It's become an internet tradition to claim The Simpsons predicted something when it didn't, and these kinds of predictions would be easy to dismiss if it weren't for the number of times the show actually did predict future events.

The Simpsons predicting the future

There are dozens, maybe hundreds, of examples of The Simpsons actually having predicted the future. Here are only a few:

  • The Trump presidency: 16 years before the first Trump presidential election, The Simpson's called it. Season 11, Episode 17, “Bart to the Future," is a flash-forward episode in which Lisa has become president. At one point she remarks, "We inherited quite the budget crunch from President Trump.”

  • Oceangate submersible accident: While Season 17's "Homer’s Paternity Coot” episode didn't exactly predict the implosion of Oceangate's Titan submersible in 2006, you have to admit the crafts look eerily similar to the real thing:



  • Siegfried and Roy tiger Attack: Back in 1994, The Simpsons episode "$pringfield" features German tiger trainers "Gunter and Ernst" performing in Mr. Burns' casino. The act ends in tragedy when a white tiger attacks the pair. This was 10 years before Roy of Siegfried and Roy was really attacked by one of his tigers.


   




  • The U.S. winning a gold medal in curling: In 2010's episode "Boy Meets Curl" the U.S. curling teams wins a gold in the Olympics, eight years before the actual U.S. team took home the gold in the Pyeongchang games.

  • The Higgs-Boson particle: A throwaway visual gag in season 10 episode shows Homer having scribbled a complicated equation on a chalkboard. Fourteen years later, the Higgs Boson particle was discovered and Homer's equation was remarkably close to the actual mass of the particle.
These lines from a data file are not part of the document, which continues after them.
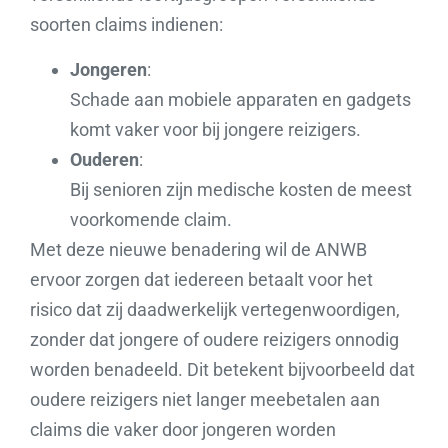
soorten claims indienen:
Jongeren
:
Schade aan mobiele apparaten en gadgets
komt vaker voor bij jongere reizigers.
Ouderen
:
Bij senioren zijn medische kosten de meest
voorkomende claim.
Met deze nieuwe benadering wil de ANWB
ervoor zorgen dat iedereen betaalt voor het
risico dat zij daadwerkelijk vertegenwoordigen,
zonder dat jongere of oudere reizigers onnodig
worden benadeeld. Dit betekent bijvoorbeeld dat
oudere reizigers niet langer meebetalen aan
claims die vaker door jongeren worden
  • Cypress Hill performs with the London Symphony orchestra: In 1996 episode in which Homer goes on tour with Lollapalooza, a joke is made about hip-hop group Cypress Hill performing their hit "Insane in the Membrane" with The London Symphony Orchestra. In 2024, it actually happened.

Are The Simpsons' writers psychic?

No. But the recurring illusion of The Simpsons as a prophetic text is a fascinating case study in how and why predictions of the future can seem so real. Logically, people can't see the future because it hasn't happened yet, but belief in sooth-saying is nearly universal for a reason, and these Simpsons predictions-come-true illustrate why people believe in all kinds of predictions and prophecies.
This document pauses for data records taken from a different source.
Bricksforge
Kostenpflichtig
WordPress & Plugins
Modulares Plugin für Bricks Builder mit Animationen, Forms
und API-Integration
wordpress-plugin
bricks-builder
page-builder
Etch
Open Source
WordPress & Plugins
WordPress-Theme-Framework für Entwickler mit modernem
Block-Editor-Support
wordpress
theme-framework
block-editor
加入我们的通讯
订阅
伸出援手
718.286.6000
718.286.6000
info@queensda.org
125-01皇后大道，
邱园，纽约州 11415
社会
  • A broken clock is right twice a day: There have been 790 episodes of The Simpsons. Each is 22 minutes long and features roughly 10 jokes per minute. That's 173,800 jokes and counting. The law of averages is enough to conclude that some of those jokes are going to happen. When you consider that The Simpsons is a parody of society, which imagines outlandish outcomes that are funny because they're so plausible, something like the show correctly predicting the Trump presidency, a U.S. curling gold medal, or a tiger attacking its trainers is inevitable.

  • People lying: People say The Simpsons predicts things like the Coldplay debacle all the time, for fun or profit, just as people have always lied to the rubes to separate them from their money.

  • We want to believe: In the 1555s, French astrologer Nostradamus published The Prophecies, a book of verse that has been said to have predicted World War II, the Great Fire of London, the moon landing, the Kennedy assassination, and just about every other historical event. Nostradamus verses are intentionally obtuse, but once word got out that he was predicting things, people started applying his words to everything. Just like The Simpsons submersible episode: Homer's sub looks a little like the Oceangate submarine, but if no one believed The Simpsons could predict the future in the first place, no one would’ve made the connection. The Higgs Boson prediction, too: I don’t know enough physics to verify the math, so I’m just taking someone else’s word for it.

  • The self-fulfilling prophecy: Cypress Hill played with the London Symphony orchestra because it was a joke on The Simpsons. Life imitating art.

Bottom line: The Simpsons is the Nostradamus of animated sitcoms. It didn’t predict the Coldplay kiss-cam moment, just like it didn’t predict every major event in world history. Still, it used to be pretty funny.